- [Do this]:
Please repeat these items, swapping each "Transcribe" for "Copy out" and leaving everything else unchanged.
----- Input for this task
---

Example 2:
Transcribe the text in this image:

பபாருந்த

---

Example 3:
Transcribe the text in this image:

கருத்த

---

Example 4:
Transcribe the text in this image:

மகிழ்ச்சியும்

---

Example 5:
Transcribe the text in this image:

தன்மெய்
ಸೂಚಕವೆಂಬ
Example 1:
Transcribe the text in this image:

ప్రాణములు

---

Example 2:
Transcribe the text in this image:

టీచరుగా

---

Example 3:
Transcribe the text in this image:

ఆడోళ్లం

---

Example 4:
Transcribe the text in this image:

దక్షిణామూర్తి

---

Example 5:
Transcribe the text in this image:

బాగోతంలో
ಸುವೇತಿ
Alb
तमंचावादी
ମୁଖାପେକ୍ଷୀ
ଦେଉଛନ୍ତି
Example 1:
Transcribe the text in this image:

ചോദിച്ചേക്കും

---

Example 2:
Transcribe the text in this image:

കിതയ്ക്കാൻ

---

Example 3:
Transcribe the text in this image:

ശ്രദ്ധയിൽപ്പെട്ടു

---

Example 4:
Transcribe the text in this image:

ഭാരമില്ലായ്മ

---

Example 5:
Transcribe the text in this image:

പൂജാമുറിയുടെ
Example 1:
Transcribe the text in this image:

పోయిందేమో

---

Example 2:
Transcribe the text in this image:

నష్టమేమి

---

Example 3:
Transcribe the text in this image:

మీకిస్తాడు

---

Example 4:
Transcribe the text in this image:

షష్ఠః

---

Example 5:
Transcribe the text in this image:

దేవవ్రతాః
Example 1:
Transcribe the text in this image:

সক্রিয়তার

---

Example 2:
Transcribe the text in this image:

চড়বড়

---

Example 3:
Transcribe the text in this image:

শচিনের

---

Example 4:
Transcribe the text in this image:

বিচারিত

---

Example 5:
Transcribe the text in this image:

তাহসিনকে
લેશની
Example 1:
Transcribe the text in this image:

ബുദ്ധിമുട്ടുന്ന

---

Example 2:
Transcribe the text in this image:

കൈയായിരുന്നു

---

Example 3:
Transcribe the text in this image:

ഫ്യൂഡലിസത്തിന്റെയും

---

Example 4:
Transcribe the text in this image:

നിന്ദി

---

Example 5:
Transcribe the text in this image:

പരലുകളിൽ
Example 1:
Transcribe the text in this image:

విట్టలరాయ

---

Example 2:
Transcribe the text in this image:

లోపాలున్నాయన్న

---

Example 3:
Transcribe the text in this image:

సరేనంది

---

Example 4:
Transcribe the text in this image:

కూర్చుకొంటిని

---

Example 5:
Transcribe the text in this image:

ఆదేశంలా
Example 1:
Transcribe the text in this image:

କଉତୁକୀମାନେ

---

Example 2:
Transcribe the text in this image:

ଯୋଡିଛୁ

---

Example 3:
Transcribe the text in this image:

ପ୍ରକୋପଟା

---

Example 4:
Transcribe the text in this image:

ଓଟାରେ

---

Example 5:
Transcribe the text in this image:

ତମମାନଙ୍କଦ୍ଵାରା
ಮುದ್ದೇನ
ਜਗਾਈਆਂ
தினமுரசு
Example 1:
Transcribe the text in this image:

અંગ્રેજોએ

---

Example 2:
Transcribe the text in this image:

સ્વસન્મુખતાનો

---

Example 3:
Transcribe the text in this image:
----------
- [Answer to the exercise]:
---

Example 2:
Copy out the text in this image:

பபாருந்த

---

Example 3:
Copy out the text in this image:

கருத்த

---

Example 4:
Copy out the text in this image:

மகிழ்ச்சியும்

---

Example 5:
Copy out the text in this image:

தன்மெய்
ಸೂಚಕವೆಂಬ
Example 1:
Copy out the text in this image:

ప్రాణములు

---

Example 2:
Copy out the text in this image:

టీచరుగా

---

Example 3:
Copy out the text in this image:

ఆడోళ్లం

---

Example 4:
Copy out the text in this image:

దక్షిణామూర్తి

---

Example 5:
Copy out the text in this image:

బాగోతంలో
ಸುವೇತಿ
Alb
तमंचावादी
ମୁଖାପେକ୍ଷୀ
ଦେଉଛନ୍ତି
Example 1:
Copy out the text in this image:

ചോദിച്ചേക്കും

---

Example 2:
Copy out the text in this image:

കിതയ്ക്കാൻ

---

Example 3:
Copy out the text in this image:

ശ്രദ്ധയിൽപ്പെട്ടു

---

Example 4:
Copy out the text in this image:

ഭാരമില്ലായ്മ

---

Example 5:
Copy out the text in this image:

പൂജാമുറിയുടെ
Example 1:
Copy out the text in this image:

పోయిందేమో

---

Example 2:
Copy out the text in this image:

నష్టమేమి

---

Example 3:
Copy out the text in this image:

మీకిస్తాడు

---

Example 4:
Copy out the text in this image:

షష్ఠః

---

Example 5:
Copy out the text in this image:

దేవవ్రతాః
Example 1:
Copy out the text in this image:

সক্রিয়তার

---

Example 2:
Copy out the text in this image:

চড়বড়

---

Example 3:
Copy out the text in this image:

শচিনের

---

Example 4:
Copy out the text in this image:

বিচারিত

---

Example 5:
Copy out the text in this image:

তাহসিনকে
લેશની
Example 1:
Copy out the text in this image:

ബുദ്ധിമുട്ടുന്ന

---

Example 2:
Copy out the text in this image:

കൈയായിരുന്നു

---

Example 3:
Copy out the text in this image:

ഫ്യൂഡലിസത്തിന്റെയും

---

Example 4:
Copy out the text in this image:

നിന്ദി

---

Example 5:
Copy out the text in this image:

പരലുകളിൽ
Example 1:
Copy out the text in this image:

విట్టలరాయ

---

Example 2:
Copy out the text in this image:

లోపాలున్నాయన్న

---

Example 3:
Copy out the text in this image:

సరేనంది

---

Example 4:
Copy out the text in this image:

కూర్చుకొంటిని

---

Example 5:
Copy out the text in this image:

ఆదేశంలా
Example 1:
Copy out the text in this image:

କଉତୁକୀମାନେ

---

Example 2:
Copy out the text in this image:

ଯୋଡିଛୁ

---

Example 3:
Copy out the text in this image:

ପ୍ରକୋପଟା

---

Example 4:
Copy out the text in this image:

ଓଟାରେ

---

Example 5:
Copy out the text in this image:

ତମମାନଙ୍କଦ୍ଵାରା
ಮುದ್ದೇನ
ਜਗਾਈਆਂ
தினமுரசு
Example 1:
Copy out the text in this image:

અંગ્રેજોએ

---

Example 2:
Copy out the text in this image:

સ્વસન્મુખતાનો

---

Example 3:
Copy out the text in this image:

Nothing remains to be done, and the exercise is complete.